Supreme Court of Prince Edward Island

Personal details
- Born: June 29, 1935 Kilmuir, Prince Edward Island
- Died: August 22, 2022 (aged 87) Edinburgh, Scotland
- Education: Bachelor of Commerce (1957); Bachelor of Laws (1960);
- Alma mater: Dalhousie University

= Kenneth R. MacDonald =

Canadian judge (1935–2022)

Kenneth Ross MacDonald (June 29, 1935 – August 22, 2022) was a judge in the Supreme Court of Prince Edward Island. He was also one of the top curlers in the province, representing Prince Edward Island at the 1967, 1976, 1977, 1979 and 1984 Briers.

MacDonald died after a brief illness, on August 22, 2022, in the Royal Infirmary of Edinburgh, Scotland.

== History ==
MacDonald was admitted to the Bar of Prince Edward Island in 1962. In the 1970s, MacDonald worked for a firm named Foster, MacDonald & Carruthers.

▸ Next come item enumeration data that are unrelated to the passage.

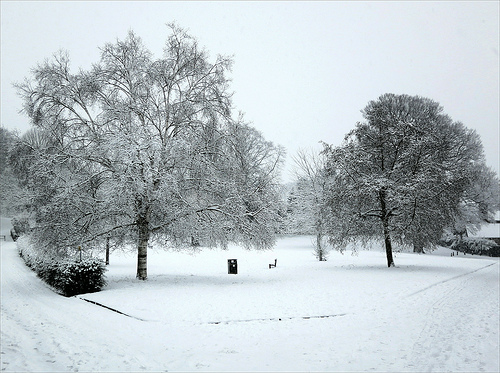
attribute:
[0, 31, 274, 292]
tree — snow-covered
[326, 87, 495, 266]
tree — snow-covered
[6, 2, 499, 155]
sky — cloudy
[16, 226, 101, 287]
bushes — snow covered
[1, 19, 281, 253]
tree — leafless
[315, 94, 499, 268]
tree — leafless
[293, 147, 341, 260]
tree — leafless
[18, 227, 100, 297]
shrub — low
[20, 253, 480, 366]
ground — snow covered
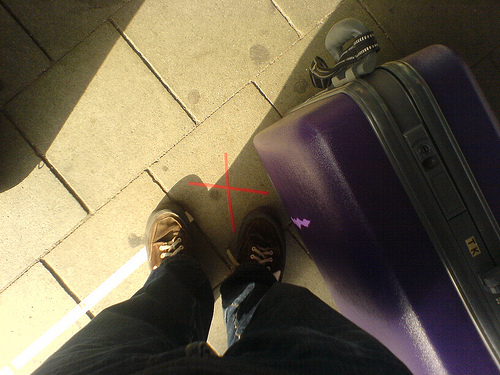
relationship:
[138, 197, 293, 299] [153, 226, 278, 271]
shoes with laces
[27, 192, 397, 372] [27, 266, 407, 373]
person wearing pants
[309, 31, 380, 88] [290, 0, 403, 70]
strap on handle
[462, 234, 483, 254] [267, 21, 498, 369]
sticker on suitcase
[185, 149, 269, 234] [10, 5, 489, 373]
x on floor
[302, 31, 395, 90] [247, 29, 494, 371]
strap on suitcase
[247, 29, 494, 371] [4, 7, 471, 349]
suitcase on ground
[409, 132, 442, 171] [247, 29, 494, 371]
lock on suitcase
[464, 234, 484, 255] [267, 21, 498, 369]
initials on suitcase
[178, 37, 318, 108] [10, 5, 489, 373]
spots on floor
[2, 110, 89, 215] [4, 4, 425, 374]
grout between tiles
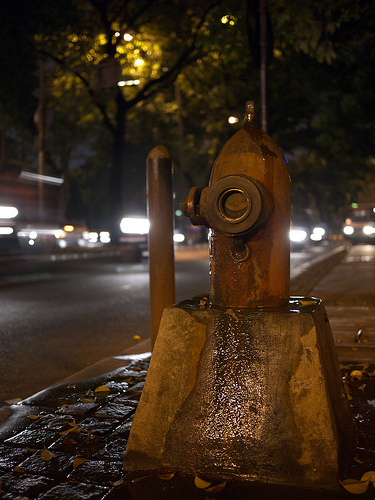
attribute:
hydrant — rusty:
[182, 119, 293, 311]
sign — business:
[35, 55, 126, 223]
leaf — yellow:
[92, 382, 111, 392]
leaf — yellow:
[25, 412, 39, 420]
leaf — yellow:
[51, 413, 82, 438]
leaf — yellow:
[348, 368, 364, 381]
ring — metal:
[229, 239, 253, 265]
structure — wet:
[59, 106, 355, 473]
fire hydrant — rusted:
[179, 101, 296, 307]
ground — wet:
[3, 365, 372, 497]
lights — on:
[1, 200, 374, 251]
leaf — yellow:
[337, 477, 372, 494]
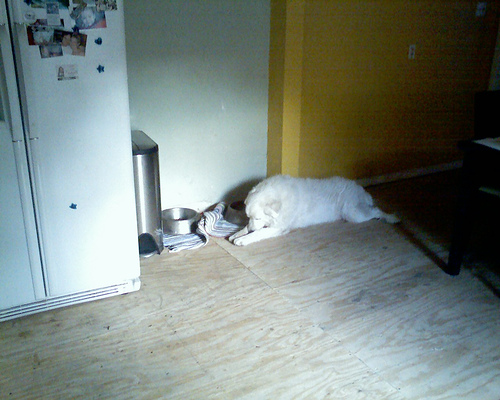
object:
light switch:
[475, 1, 489, 18]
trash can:
[130, 128, 166, 258]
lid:
[130, 129, 159, 155]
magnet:
[56, 61, 79, 81]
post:
[365, 330, 431, 346]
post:
[393, 376, 441, 388]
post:
[341, 370, 373, 387]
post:
[390, 367, 437, 377]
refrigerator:
[1, 0, 144, 320]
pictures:
[17, 3, 115, 81]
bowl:
[160, 208, 197, 236]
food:
[171, 216, 192, 224]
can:
[130, 125, 163, 257]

At this time MacDonald also served as Secretary-Treasurer for the Law Society of Prince Edward Island.

MacDonald retired in August 2001. Kenneth R. MacDonald continued to do interviews and discuss legal issues in the media following his retirement.

== Notable trials ==
In 1980, Kenneth R. MacDonald judged MacKinnon v Hashie which has been cited in numerous subsequent cases.

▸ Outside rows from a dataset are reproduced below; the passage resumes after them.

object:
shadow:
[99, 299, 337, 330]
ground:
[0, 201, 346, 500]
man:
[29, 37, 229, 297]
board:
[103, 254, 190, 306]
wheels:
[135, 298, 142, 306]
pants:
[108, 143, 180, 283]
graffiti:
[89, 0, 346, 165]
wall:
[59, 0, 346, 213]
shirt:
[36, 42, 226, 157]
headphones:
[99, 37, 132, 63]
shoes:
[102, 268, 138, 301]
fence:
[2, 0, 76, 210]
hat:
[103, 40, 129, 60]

In 1992, MacDonald judged Kane v Canadian Ladies Golf Association, in which Canadian professional golfer Lorrie Kane was permitted to participate in a tournament despite the golf association's former decision that Kane could not participate.

In 2000, MacDonald judged R v MacAulay, a landmark case in Canadian impaired driving law.